BP check at dental clinic saves patient's life


A 65-year-old man attended a blood pressure (BP) clinic at a U.K. dental center and was later hospitalized for potentially lifesaving treatment for heart failure. The case report was published in the British Dental Journal.  

Health checks, including vital sign screenings, conducted in primary care dental settings help alert patients and healthcare providers to potential health issues and prevent more serious complications as well as higher costs.  

“Integrated dental-GP care pathways and referral networks could potentially reduce the risk of major cardiovascular events and associated mortality,” wrote the authors, led by Amazon Doble, a PhD student at the University of Plymouth Peninsula Dental School (Br Dent J, December 8, 2023, Vol. 235, pp. 866-868).
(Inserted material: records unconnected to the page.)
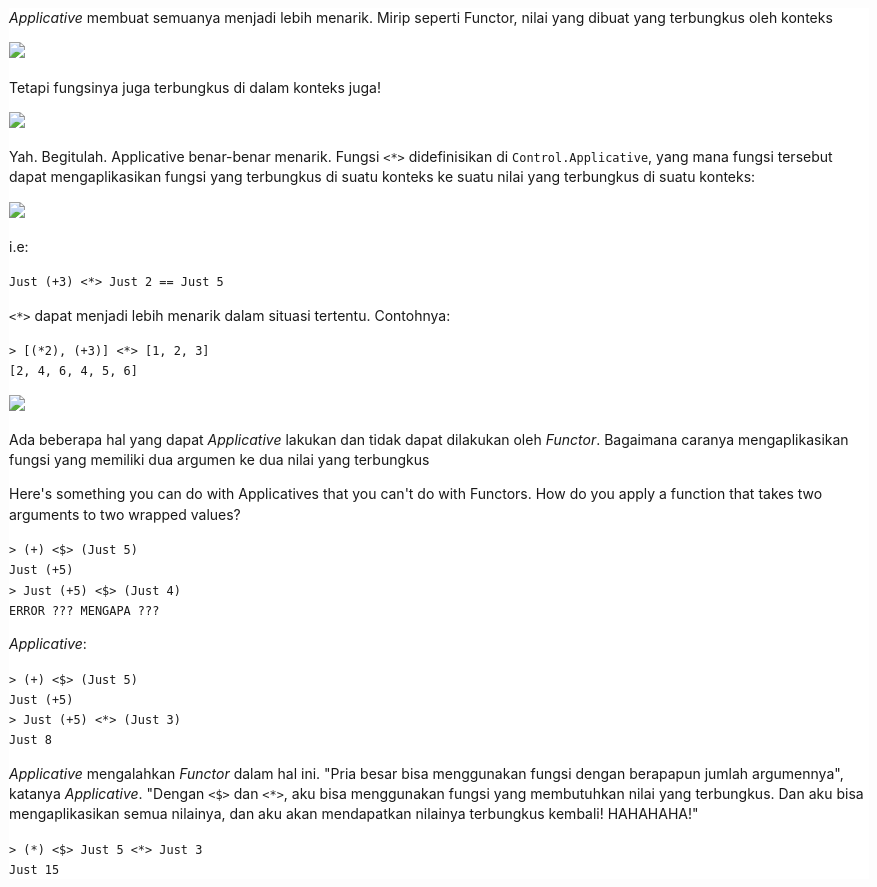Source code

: *Applicative* membuat semuanya menjadi lebih menarik. Mirip seperti Functor, nilai yang dibuat yang terbungkus oleh konteks

![](http://adit.io/imgs/functors/value_and_context.png)

Tetapi fungsinya juga terbungkus di dalam konteks juga!

![](http://adit.io/imgs/functors/function_and_context.png)

Yah. Begitulah. Applicative benar-benar menarik. Fungsi `<*>` didefinisikan di `Control.Applicative`, yang mana fungsi tersebut dapat mengaplikasikan fungsi yang terbungkus di suatu konteks ke suatu nilai yang terbungkus di suatu konteks:

![](http://adit.io/imgs/functors/applicative_just.png)

i.e:

```
Just (+3) <*> Just 2 == Just 5
```

`<*>` dapat menjadi lebih menarik dalam situasi tertentu. Contohnya:

```
> [(*2), (+3)] <*> [1, 2, 3]
[2, 4, 6, 4, 5, 6]
```

![](http://adit.io/imgs/functors/applicative_list.png)

Ada beberapa hal yang dapat *Applicative* lakukan dan tidak dapat dilakukan oleh *Functor*. Bagaimana caranya mengaplikasikan fungsi yang memiliki dua argumen ke dua nilai yang terbungkus

Here's something you can do with Applicatives that you can't do with Functors. How do you apply a function that takes two arguments to two wrapped values?

```
> (+) <$> (Just 5)
Just (+5)
> Just (+5) <$> (Just 4)
ERROR ??? MENGAPA ???
```

*Applicative*:

```
> (+) <$> (Just 5)
Just (+5)
> Just (+5) <*> (Just 3)
Just 8
```

*Applicative* mengalahkan *Functor* dalam hal ini. "Pria besar bisa menggunakan fungsi dengan berapapun jumlah argumennya", katanya *Applicative*. "Dengan `<$>` dan `<*>`, aku bisa menggunakan fungsi yang membutuhkan nilai yang terbungkus. Dan aku bisa mengaplikasikan semua nilainya, dan aku akan mendapatkan nilainya terbungkus kembali! HAHAHAHA!"

```
> (*) <$> Just 5 <*> Just 3
Just 15
```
The ADA advises dentists to routinely measure blood pressure during dental appointments. Currently, the ADA recommends that dentists take blood pressure readings at dental visits. Several published resources have recommended that dentists postpone treatment for patients with blood pressure levels as low as 160/100 mmHg for elective oral healthcare and 180/110 mmHg for urgent dental treatment. However, dentists rarely adhere to these guidelines 

A 65-year-old man with hypertension  

In this case, a 65-year-old man with a previous history of hypertension who was taking antihypertensive medication attended the university’s dental school BP clinic as part of an initial hypertension study in 2022. His systolic and diastolic blood pressure were 150 and 85 mmHg, respectively, according to the study.  

After his readings were taken after a 10-minute rest period on a bed in a quiet setting using the Microlife WatchBP Office monitor, he was referred to secondary care. On June 23, 2022, -- six days later -- the man was hospitalized for heart failure (HF) and suspected acute coronary syndrome (ACS), Doble et al wrote. 

After being discharged in July 2022, the participant was prescribed 40 mg of furosemide and 75 mg of aspirin and sent to a cardiologist 10 days later. Initially, the cardiologist attributed the high blood pressure to dental anxiety. However, it was confirmed that the patient’s blood pressure remained high despite taking the medication.

Therefore, the  man's medication plan was changed. He was prescribed amitriptyline, atorvastatin, celecoxib, codeine, pregabalin, and sertraline. He was advised to continue taking Candesartan, they wrote.

The importance of conducting HB readings

Taking patients’ blood pressure at the dentist can help identify individuals who are at high risk of cardiovascular issues, the researchers noted. The findings indicate more work with general practitioners is needed to emphasize the role dental clinicians play in potentially reducing the risk of major cardiovascular events, Doble et al wrote.  

“Given that hypertension presents as a large risk factor for HF and ACS, and that this patient was treated for these conditions after the initial referral from the dental setting, this case highlights the importance of case finding individuals with inadequate BP control,” they wrote.